Despite some early—and misplaced—comparisons between Fireside and other live audio platforms like Twitter Spaces or Clubhouse, the startup has gained traction due to a diverse feature set that also prioritizes video content. Shows on Fireside’s platform could be streamed live on its app, recorded, saved, or even simulcast to other social networks. The app includes additional audience engagement tools and other features to help creators with promotion, curation, measurement, distribution, monetization and audience growth as part of the end-to-end content production experience Fireside. More recently, the company has been exploring web3 technologies, including NFTs.

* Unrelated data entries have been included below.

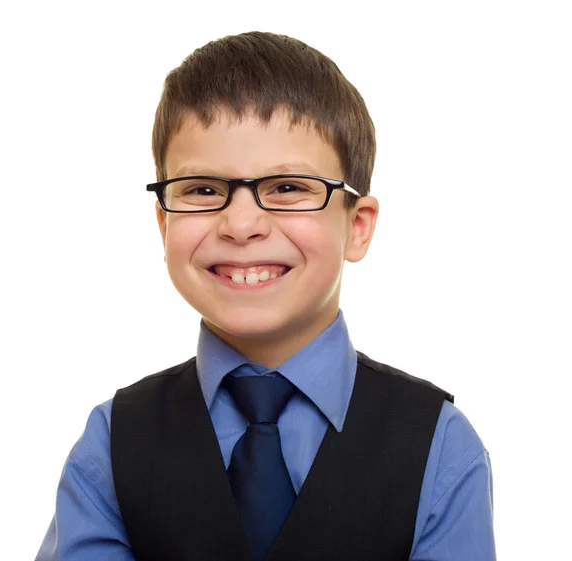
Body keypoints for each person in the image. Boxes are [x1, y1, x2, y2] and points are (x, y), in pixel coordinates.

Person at [36, 31, 495, 560]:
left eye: (288, 187)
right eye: (203, 190)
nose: (241, 223)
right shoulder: (110, 446)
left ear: (359, 226)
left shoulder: (439, 447)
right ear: (164, 225)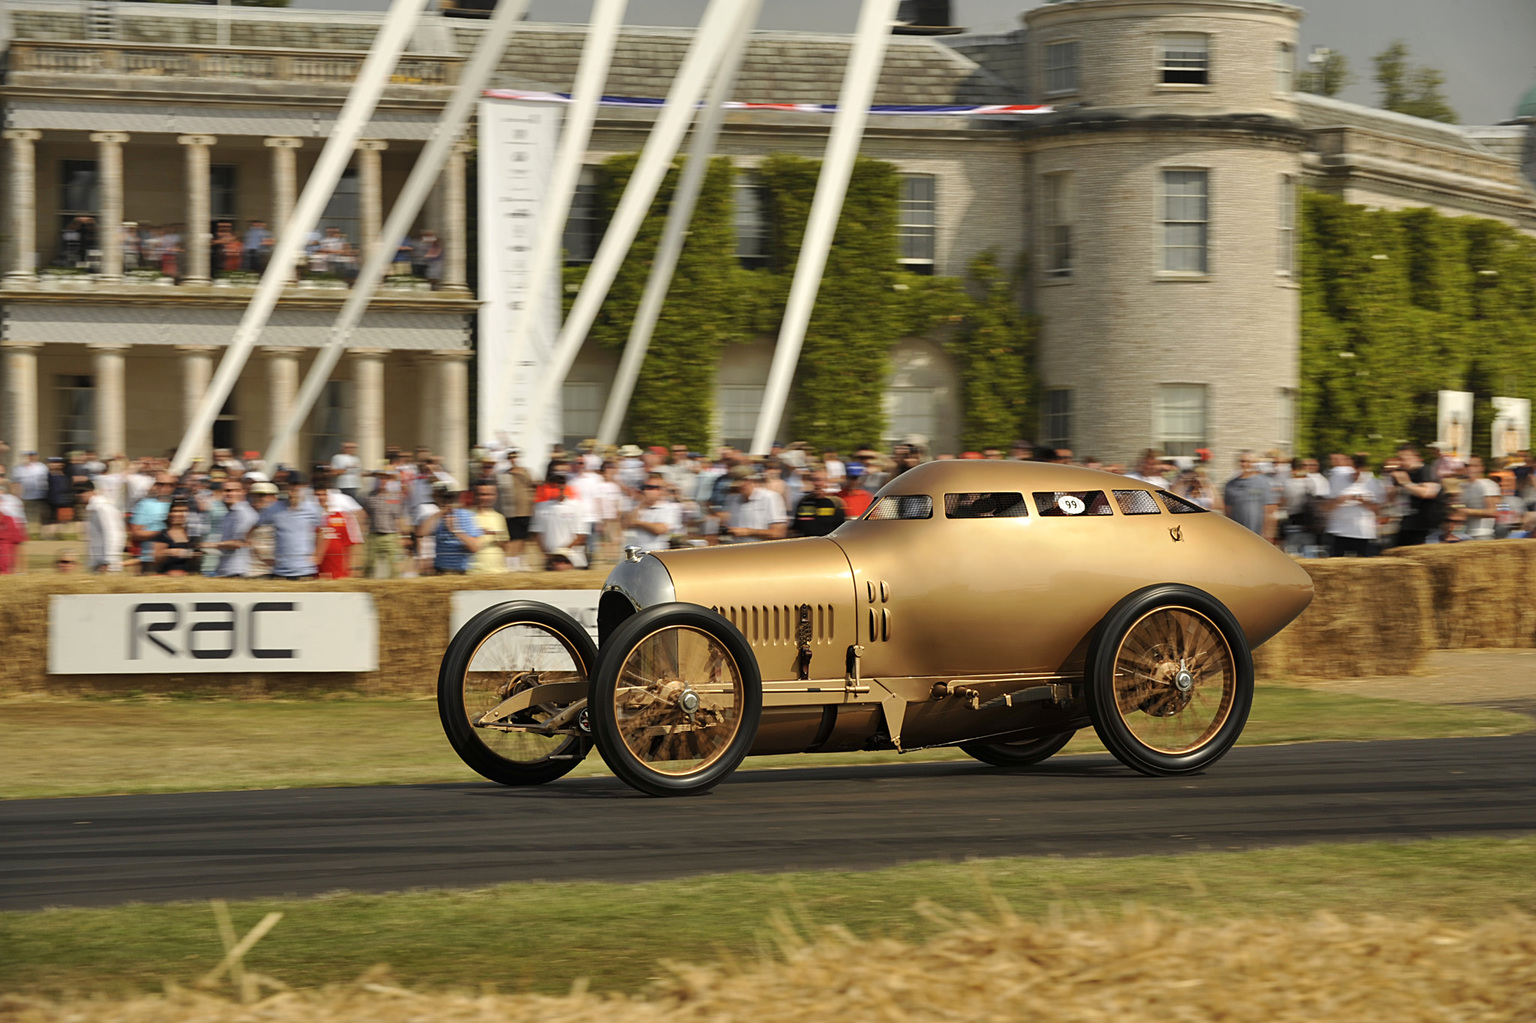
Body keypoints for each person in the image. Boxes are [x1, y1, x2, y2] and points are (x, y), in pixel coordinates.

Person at [256, 480, 324, 580]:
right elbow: (254, 528)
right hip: (280, 572)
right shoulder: (274, 509)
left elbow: (323, 532)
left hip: (305, 571)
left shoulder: (313, 509)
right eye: (291, 488)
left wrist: (318, 555)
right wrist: (261, 556)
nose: (293, 492)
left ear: (302, 490)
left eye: (296, 489)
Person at [1324, 453, 1382, 558]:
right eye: (1355, 472)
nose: (1357, 475)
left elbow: (1377, 510)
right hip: (1339, 531)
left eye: (1360, 472)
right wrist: (1341, 500)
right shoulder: (1337, 478)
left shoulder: (1372, 482)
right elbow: (1326, 507)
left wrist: (1364, 501)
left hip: (1363, 533)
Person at [1386, 445, 1442, 547]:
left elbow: (1428, 493)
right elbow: (1391, 499)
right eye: (1399, 459)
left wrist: (1405, 483)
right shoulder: (1404, 472)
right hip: (1407, 523)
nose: (1401, 462)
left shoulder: (1426, 470)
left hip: (1425, 525)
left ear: (1415, 457)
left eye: (1403, 459)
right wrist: (1393, 488)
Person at [530, 474, 588, 570]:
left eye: (558, 487)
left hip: (572, 561)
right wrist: (548, 555)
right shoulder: (540, 507)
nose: (556, 490)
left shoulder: (577, 506)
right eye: (552, 487)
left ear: (564, 487)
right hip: (551, 562)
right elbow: (537, 534)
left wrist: (562, 553)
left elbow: (582, 536)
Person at [360, 466, 408, 578]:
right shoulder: (369, 497)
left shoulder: (396, 497)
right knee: (369, 565)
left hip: (391, 535)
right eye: (380, 478)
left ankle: (395, 587)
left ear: (389, 481)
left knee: (395, 567)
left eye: (385, 478)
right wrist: (363, 534)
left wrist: (403, 536)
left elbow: (399, 518)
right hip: (373, 535)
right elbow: (364, 515)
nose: (382, 481)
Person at [496, 449, 536, 572]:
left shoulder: (525, 472)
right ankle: (512, 562)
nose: (513, 460)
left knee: (523, 538)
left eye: (515, 457)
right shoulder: (504, 474)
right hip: (511, 511)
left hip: (525, 510)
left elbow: (533, 485)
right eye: (511, 457)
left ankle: (522, 561)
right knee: (513, 538)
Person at [1223, 451, 1278, 541]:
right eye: (1242, 461)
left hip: (1258, 536)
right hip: (1237, 535)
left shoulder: (1263, 483)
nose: (1245, 464)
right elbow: (1227, 512)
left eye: (1249, 462)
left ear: (1254, 463)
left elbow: (1270, 511)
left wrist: (1268, 535)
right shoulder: (1230, 485)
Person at [211, 477, 259, 577]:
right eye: (225, 490)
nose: (227, 494)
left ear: (243, 492)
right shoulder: (229, 514)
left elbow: (239, 543)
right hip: (227, 569)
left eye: (231, 491)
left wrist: (210, 545)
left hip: (239, 570)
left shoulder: (244, 513)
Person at [622, 473, 682, 552]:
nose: (647, 491)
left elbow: (660, 529)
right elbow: (625, 524)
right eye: (645, 487)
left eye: (652, 488)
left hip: (656, 552)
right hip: (634, 551)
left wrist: (638, 523)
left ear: (661, 490)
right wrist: (642, 505)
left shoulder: (669, 508)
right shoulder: (638, 506)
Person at [432, 488, 484, 575]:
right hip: (440, 571)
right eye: (444, 497)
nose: (448, 502)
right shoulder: (436, 516)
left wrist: (456, 530)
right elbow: (421, 533)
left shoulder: (467, 516)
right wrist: (439, 514)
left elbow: (475, 547)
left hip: (460, 571)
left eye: (451, 498)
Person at [726, 471, 789, 543]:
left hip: (761, 550)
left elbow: (779, 533)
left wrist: (749, 532)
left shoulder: (770, 497)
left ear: (750, 481)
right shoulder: (733, 499)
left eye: (741, 485)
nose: (738, 489)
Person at [84, 478, 124, 573]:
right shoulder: (93, 508)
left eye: (82, 491)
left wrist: (108, 561)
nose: (79, 495)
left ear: (92, 491)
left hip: (105, 564)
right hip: (98, 561)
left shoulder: (103, 508)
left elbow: (113, 534)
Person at [151, 502, 202, 576]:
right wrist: (169, 552)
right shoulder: (163, 534)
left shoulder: (192, 534)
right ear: (169, 514)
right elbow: (156, 558)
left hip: (189, 577)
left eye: (184, 511)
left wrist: (191, 554)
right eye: (176, 511)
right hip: (167, 576)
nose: (179, 514)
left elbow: (198, 554)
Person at [791, 471, 846, 537]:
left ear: (828, 482)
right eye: (814, 480)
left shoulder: (836, 503)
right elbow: (796, 529)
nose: (817, 483)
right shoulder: (804, 502)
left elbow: (842, 531)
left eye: (820, 480)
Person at [0, 479, 28, 575]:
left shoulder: (13, 500)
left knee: (15, 550)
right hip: (12, 527)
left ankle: (20, 571)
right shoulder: (14, 500)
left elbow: (20, 519)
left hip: (11, 528)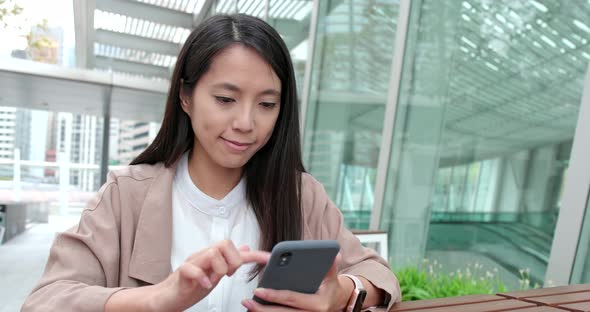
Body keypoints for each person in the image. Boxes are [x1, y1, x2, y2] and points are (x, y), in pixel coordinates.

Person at [22, 14, 400, 312]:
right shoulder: (126, 195)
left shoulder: (301, 194)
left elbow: (377, 274)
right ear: (185, 97)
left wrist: (343, 294)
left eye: (267, 104)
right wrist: (157, 299)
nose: (246, 123)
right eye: (225, 99)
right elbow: (46, 301)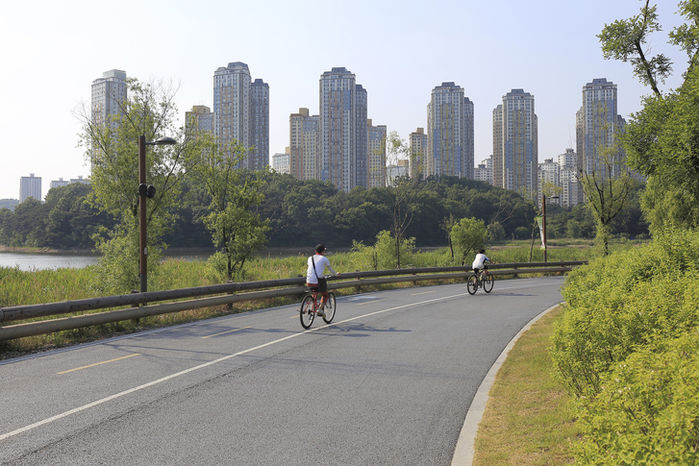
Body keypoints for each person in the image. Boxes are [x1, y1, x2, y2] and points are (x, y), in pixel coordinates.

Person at [306, 243, 338, 316]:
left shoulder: (310, 258)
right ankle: (320, 309)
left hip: (308, 281)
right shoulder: (324, 259)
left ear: (315, 251)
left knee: (314, 293)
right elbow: (331, 270)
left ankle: (313, 307)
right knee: (325, 295)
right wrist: (336, 274)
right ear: (323, 251)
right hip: (317, 282)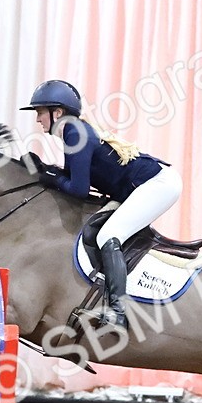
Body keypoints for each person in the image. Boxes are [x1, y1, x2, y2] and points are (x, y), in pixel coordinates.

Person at [21, 79, 182, 328]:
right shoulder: (73, 131)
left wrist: (46, 175)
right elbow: (72, 178)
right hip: (147, 184)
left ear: (58, 113)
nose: (38, 119)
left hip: (158, 184)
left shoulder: (75, 133)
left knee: (109, 235)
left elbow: (78, 189)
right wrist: (47, 170)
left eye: (40, 112)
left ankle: (118, 310)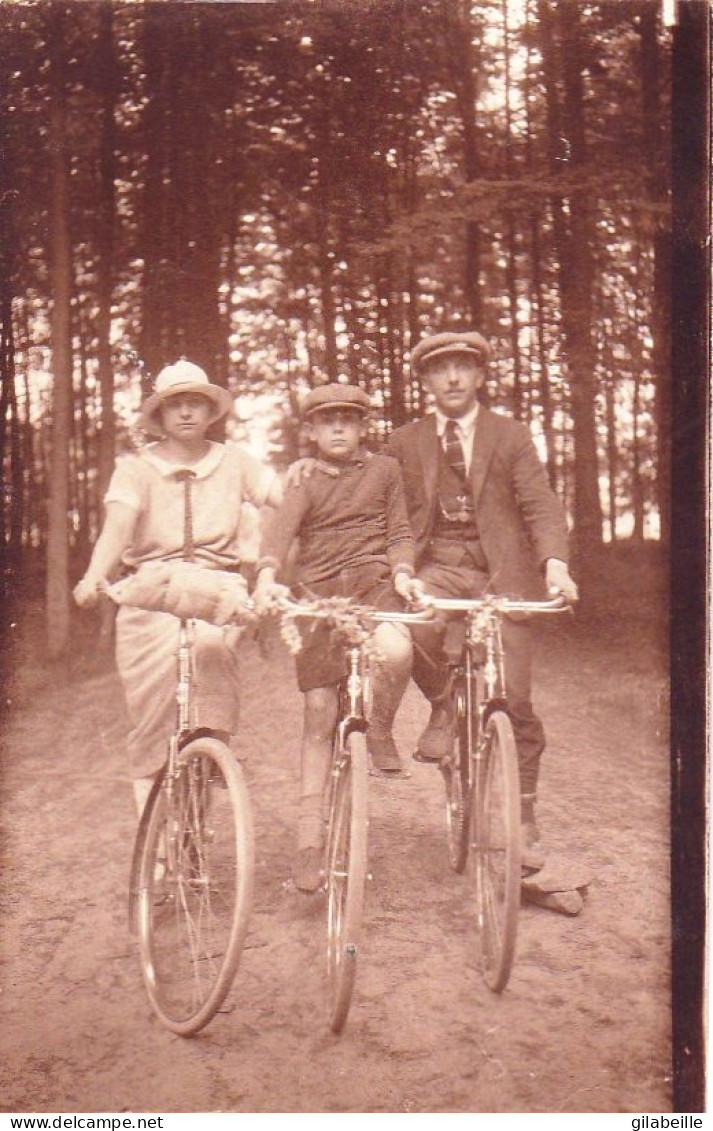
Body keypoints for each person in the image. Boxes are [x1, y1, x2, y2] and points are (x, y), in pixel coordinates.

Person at [386, 331, 579, 870]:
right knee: (413, 620)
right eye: (440, 369)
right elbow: (374, 490)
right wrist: (315, 469)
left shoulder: (510, 434)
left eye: (463, 368)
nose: (452, 378)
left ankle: (523, 813)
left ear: (479, 376)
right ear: (425, 380)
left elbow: (539, 503)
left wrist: (554, 565)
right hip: (438, 566)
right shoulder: (405, 441)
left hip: (502, 573)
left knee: (514, 698)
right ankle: (444, 705)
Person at [73, 359, 283, 817]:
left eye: (196, 404)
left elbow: (285, 502)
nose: (187, 413)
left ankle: (212, 753)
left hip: (217, 586)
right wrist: (95, 575)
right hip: (151, 590)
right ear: (160, 416)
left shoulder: (236, 462)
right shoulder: (136, 470)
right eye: (176, 406)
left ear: (211, 412)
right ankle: (158, 850)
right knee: (151, 716)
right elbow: (117, 528)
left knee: (211, 652)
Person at [253, 383, 424, 892]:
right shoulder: (303, 480)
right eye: (327, 421)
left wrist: (403, 571)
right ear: (311, 430)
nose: (338, 429)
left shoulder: (385, 471)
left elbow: (398, 531)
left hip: (374, 584)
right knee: (320, 711)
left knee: (396, 651)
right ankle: (309, 838)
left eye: (348, 420)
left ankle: (380, 728)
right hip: (318, 594)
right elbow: (279, 534)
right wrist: (266, 573)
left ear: (361, 425)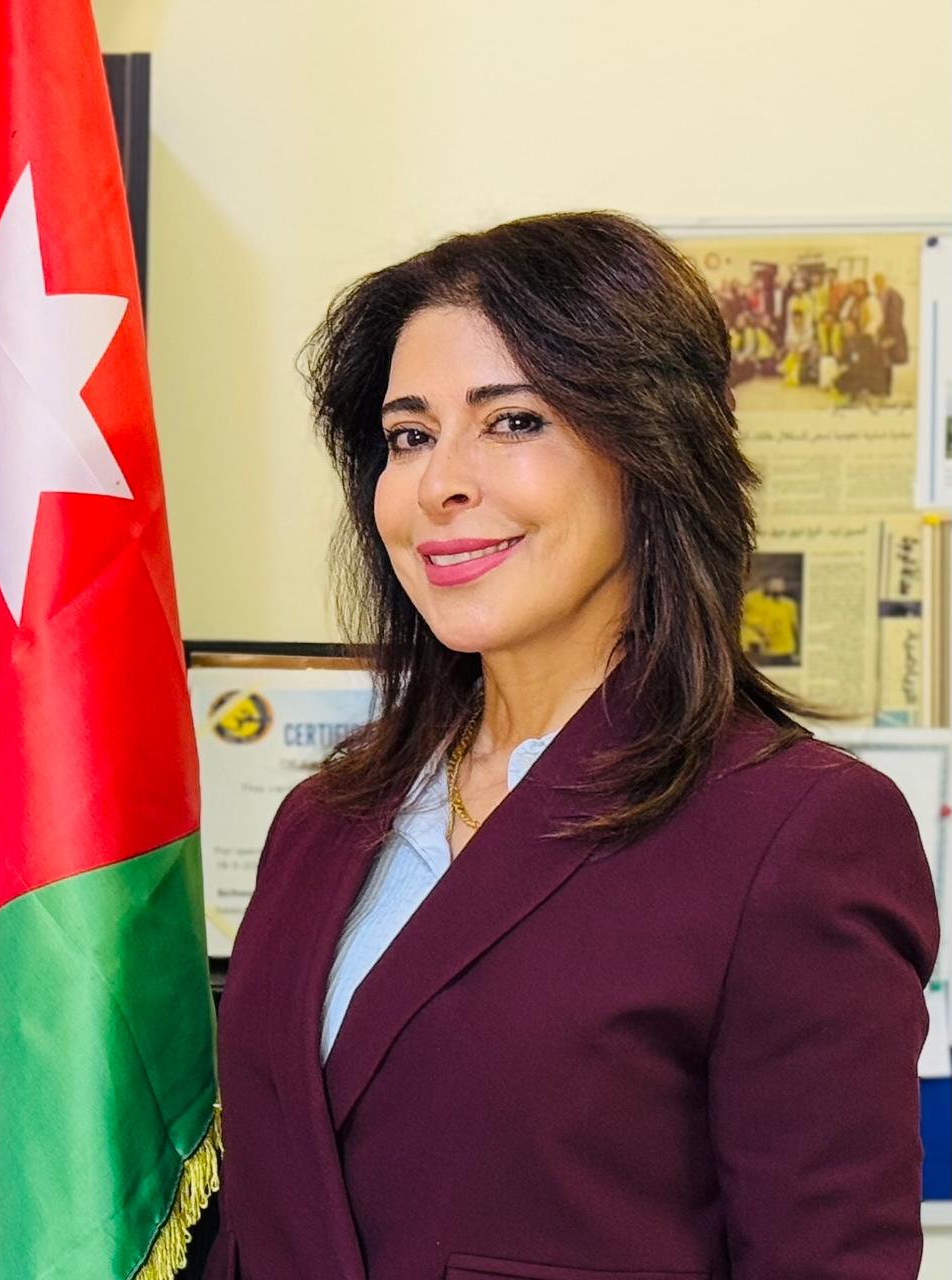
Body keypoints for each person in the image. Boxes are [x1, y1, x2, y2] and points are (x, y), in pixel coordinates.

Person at [204, 212, 939, 1280]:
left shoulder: (798, 832)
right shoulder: (321, 820)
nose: (440, 484)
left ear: (648, 452)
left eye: (512, 421)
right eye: (409, 435)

Co-founded by Cuban, early Yammer employee Mike Ihbe, and ex-Googler, YouTuber, and Node co-founder Falon Fatemi, who sold his last company to SugarCRM, Fireside has managed to attract some high-profile creators like Jay Leno, Michael Dell, Melissa Rivers, Craig Kilborn and Entourage writer and creator Doug Ellin in the past year.
In a letter to Fireside investors published by Variety, Fatemi shared that the acquisition of Stremium would help Fireside deliver a “second screen experience where audiences can use their phones to engage and interact in real time watching his televisions.”
“Imagine watching a live cooking show with your favorite chef at the same time on your TV and phone, where you can interact and be invited to speak directly with them and even show them what you’re cooking from the palm of your hand,” Fatemi explained. In addition, Stremium’s infrastructure will allow creators to upload, publish, schedule and distribute their live shows on both mobile and TV, he added. (Stremium confirmed the accuracy of the letter to us.)
TechCrunch this February reported that Fireside was in talks to raise a $25 million Series A that valued its business at $125 million. That round has since closed, but Fireside has yet to make an official announcement about its raise, investors or valuation. We understand this may be because Fireside is still adding some additional strategic investors to the deal and plans to detail the fundraising soon. Of course, the funding may have helped pave the way for Fireside to make this new acquisition.
Other investors in Fireside include the Chainsmokers, HBSE, Goodwater, Animal Capital and NFL stars Larry Fitzgerald and Kelvin Beachum and former NBA star Baron Davis, in addition to Cuban. Prior to Series A, Fireside had raised about $8 million.
Stremium had developed a service that allowed consumers to aggregate all their favorite channels using their “TV Everywhere” credentials and use a cloud DVR instead of downloading separate streaming apps. It also included a selection of free streaming channels. However, the service has faced an increasingly competitive landscape where there are now multiple ways to watch free streaming content, including Tubi, Pluto TV, The Roku Chanel, Freevee (formerly IMDb TV), Plex and more. Meanwhile, cord-cutting is accelerating, leaving fewer people with cable TV connections for Stremium to promote its services.
The Stremium website now directs visitors to Fireside and confirms the purchase. Fireside aims to launch its TV product sometime next year as a result of the deal.